Covering Us
Rev. Dr. Tony Lin talks to New York Times National Correspondent Edgar Sandoval about his start in journalism, writing about Texas, and the nuances of the U.S. Latino experience
In this episode of OP Talks, sociologist Rev. Dr. Tony Lin talks to New York Times National Correspondent Edgar Sandoval about his start in journalism, writing about Texas, and the nuances of the U.S. Latino experience. In particular, Sandoval discusses his experience of reporting on the mass shooting that occurred on May 24, 2022 at Robb Elementary School in Uvalde, Texas.
Sandoval was born in California and spent part of his childhood in his parents' Mexican home state of Zacatecas, before settling in South Texas. While still in college, Sandoval got his start in journalism at The McAllen Monitor, his hometown newspaper, where his first job was writing obituaries. After graduation, he worked newsroom jobs that took him to California, Pennsylvania, Florida, and New York. He spent almost three years writing about the assimilation of Latino immigrants in Pennsylvania; the articles are anthologized in The New Face of Small-Town America: Snapshots of Latino Life in Allentown, Pennsylvania (Pennsylvania State University Press, 2010), which captures "vivid portraits of the people and families behind the demographic statistics."
In New York, Sandoval worked for the New York Daily News for a decade before joining The New York Times in 2019, where he is now a National Correspondent based in Texas.

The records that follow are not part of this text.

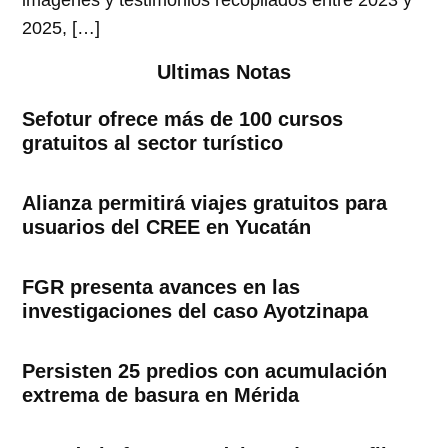
imágenes y testimonios recopilados entre 2023 y
2025, […]
Ultimas Notas
Sefotur ofrece más de 100 cursos
gratuitos al sector turístico
Alianza permitirá viajes gratuitos para
usuarios del CREE en Yucatán
FGR presenta avances en las
investigaciones del caso Ayotzinapa
Persisten 25 predios con acumulación
extrema de basura en Mérida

Coming full circle, he currently writes about South Texas people and places for the NYT’s National Desk.
NOTABLE CLIPS
Edgar Sandoval for the New York Times
ROPA USADA
On the Border, Buying Clothes by the Pound at Ropa Usada Shops: Like thrift shops on steroids, giant used-clothing stores are part of the culture and economic life along the border with Mexico. NYT, 10 April 2022.

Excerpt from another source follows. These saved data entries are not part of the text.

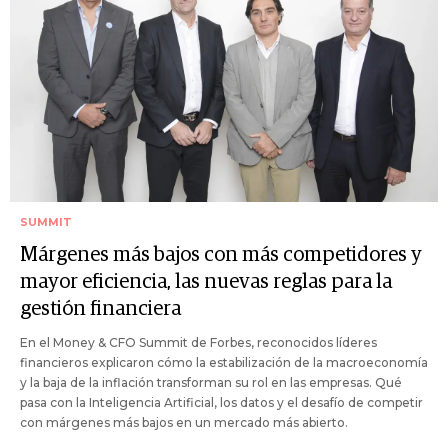
SUMMIT
Márgenes más bajos con más competidores y
mayor eficiencia, las nuevas reglas para la
gestión financiera
En el Money & CFO Summit de Forbes, reconocidos líderes
financieros explicaron cómo la estabilización de la macroeconomía
y la baja de la inflación transforman su rol en las empresas. Qué
pasa con la Inteligencia Artificial, los datos y el desafío de competir
con márgenes más bajos en un mercado más abierto.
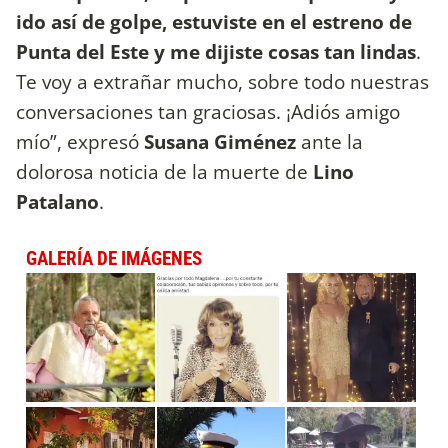
ido así de golpe, estuviste en el estreno de
Punta del Este y me dijiste cosas tan lindas
.
Te voy a extrañar mucho, sobre todo nuestras
conversaciones tan graciosas. ¡Adiós amigo
mío”, expresó
Susana Giménez
ante la
dolorosa noticia de la muerte de
Lino
Patalano
.
GALERÍA DE IMÁGENES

ABORTION CLINIC AT THE BORDER
‘I Can’t Have This Baby’: A Lone Abortion Clinic on the Border. In the Rio Grande Valley, women seeking abortions navigate the complex challenges of religion, culture and a new Texas law. NYT, 4 May 2022.
JOSECITO
A Son Was Lost, a Daughter Saved. In Uvalde, Texas, where many children were killed, one family grieves the death of a small boy and holds his sister close. NYT, 30 May 2022.
LITTLE LEAGUE
In a Town Crippled by Grief, the Healing Power of a Perfect Pitch. Uvalde, Texas, was set to cancel its Little League All-Star Championship after a school shooting left 21 people dead. Then, the decision was made: The games would go on. NYT, 20 June 2022.
SURVIVOR TEACHER
Inside a Uvalde Classroom: A Taunting Gunman and 78 Minutes of Terror. A teacher who survived the mass shooting recounts the harrowing attack and desperate wait for a rescue. NYT, 10 July 2022.
BACK TO SCHOOL
After a Summer of Grief, It’s Back to School in Uvalde. Classes resumed on Tuesday in the South Texas community where a mass shooting in May took the lives of 19 students and two teachers. NYT, 6 September 2022.
DAY OF THE DEAD
On Uvalde’s Day of the Dead, a Night to Remember. In memory of the 21 victims of a deadly school shooting, a night of candles, music and poignant mementos was a chance to set grieving aside and celebrate the short lives lost. NYT, 3 November 2022.
“The New Face of Small-Town America offers vivid portraits of the people and families behind the demographic statistics, revealing a little-known aspect of contemporary immigration: far from the big cities and the border towns, in small inland settlements often written off as victims of deindustrialization, Latinos are restoring public life, renewing entire communities, and working hard to build a new urban future for our pluralist democracy.”